SANCTUAIRE SAINT-JEAN DE PODMILAČJE
Catholic sanctuary designed to accommodate over 100,000 worshippers, near Mostar, featuring a superb contemporary church.
Housing a beautiful contemporary church, this Catholic shrine (Svetište Svetog Ive Krstitelja) is located along the Vrbas River, next to Podmilačje (population 650, 97% Bosnian-Croat). Due to unexplained healings, the site was considered the "Lourdes of Bosnia" before the emergence of Međugorje, near Mostar, in the 1980s.
History. The origin of the shrine dates back to the crusade launched by the papacy against the Bosnian Bogomils in the 13th century. After several bloody episodes, the Dominican intellectual Johannes von Wildeshausen (who died in Strasbourg in 1252) was appointed bishop of Bosnia in 1233 and took the opposite direction of his predecessors. He took the opposite approach to his predecessors. Conducting his mission in a peaceful manner and travelling around the province with a donkey, he had some success in converting the local population. As a sign of protest against the hold of the kingdom of Hungary on Bosnia, he resigned in 1237. Wildeshausen is from then on considered as a saint in Bosnia. In 1416, Hrvoje Vukčić Hrvatinić, ban of Croatia and founder of Jajce, had a small church erected in Podmilačje officially dedicated to St. John the Baptist but designed for the worship of "St. John of Wildeshausen." Controlled by the Franciscans, it continued to attract pilgrims, especially after 1945 when about fifty "miracles" took place. But the church was razed in 1992 by the Bosnian Serb army. It was in the context of its reconstruction that the project of a contemporary building capable of accommodating more believers was launched.
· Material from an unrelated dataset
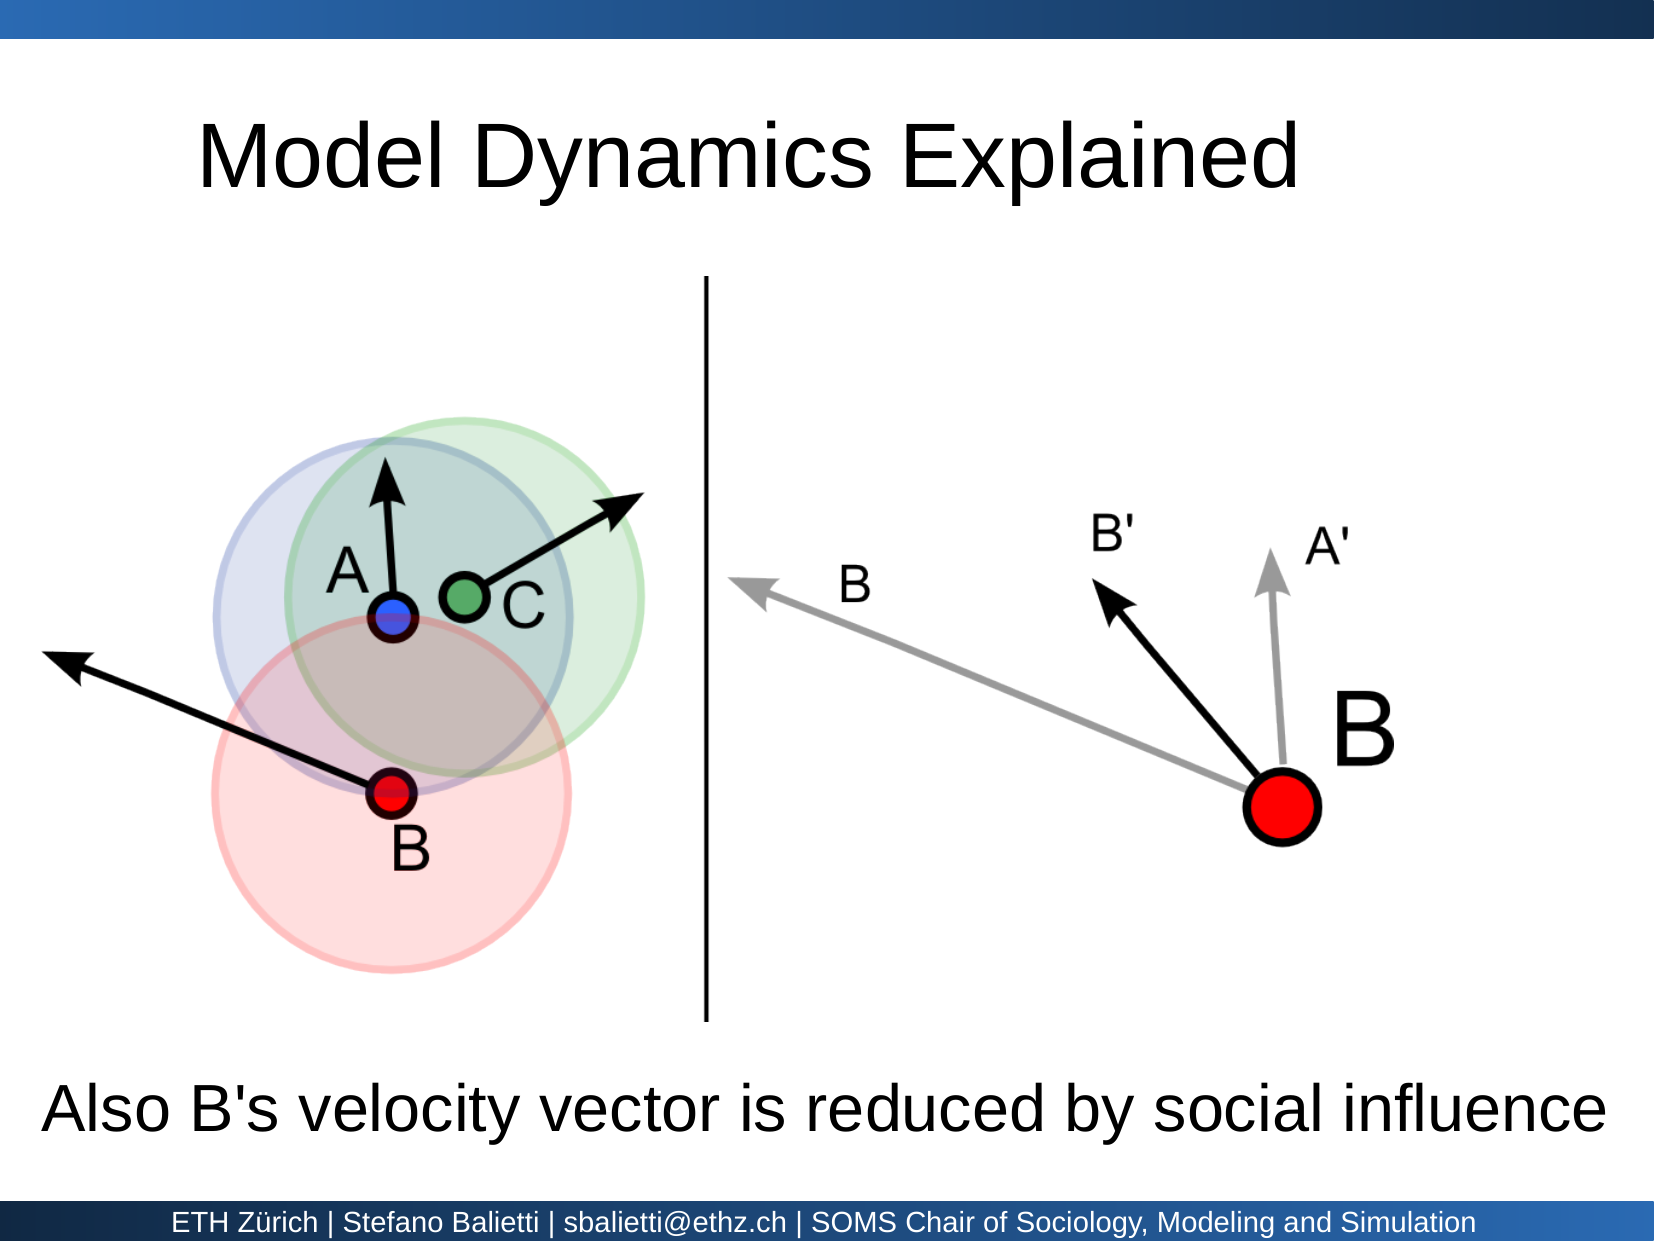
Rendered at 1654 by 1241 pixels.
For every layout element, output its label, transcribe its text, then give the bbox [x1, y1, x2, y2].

title Model Dynamics Explained [0, 105, 1501, 208]
text_box Also B's velocity vector is reduced by social influence [26, 1064, 1631, 1154]
picture [40, 276, 1394, 1022]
Visit. The site is surprising and magnificent. Here two recent churches dedicated to St. John the Baptist stand side by side, but in diametrically opposed styles: a replica of the small medieval stone church (15.85 x 8.50 m) and the large modernist spiral of the new church. The complex is ideally located on the bank of a meander of the Vrbas river and surrounded by the green hills of the Podmila valley, which are over 700 m high. These hills also have the advantage of hiding the huge cement factory next door. But at least, it was not necessary to look very far to build the new church. It is indeed a huge structure made of raw concrete that was built in 2003. Consecrated in 2010, the church is the work of Slovenian architect Marko Mušič. Born in 1941, he worked in Yugoslavia during the socialist period. He is also responsible for the Catholic church in Kotor Varoš (54 km to the north), completed in 1999 and admittedly not very successful. In Podmilačje, on the other hand, Mušič used all his talent in composing with nature. To support the building, he had a hill dug in the manner of a Greek theater. The central element is the south wall of the church: it is widely open, allowing light to enter the 3,000m2 nave, and then gradually rises to spiral up to form the bell tower, which is 62 m high, twice the height of the stone church tower. It should be seen as a symbol of a community in perpetual extension. The shape of the spiral reinforces this idea, with a bell tower that seems never to end. The design is also functional, as the sanctuary is designed to accommodate more than 100,000 worshippers on St. John's Day (around June 21), both in the modern church and on its large grassy square with an open-air altar.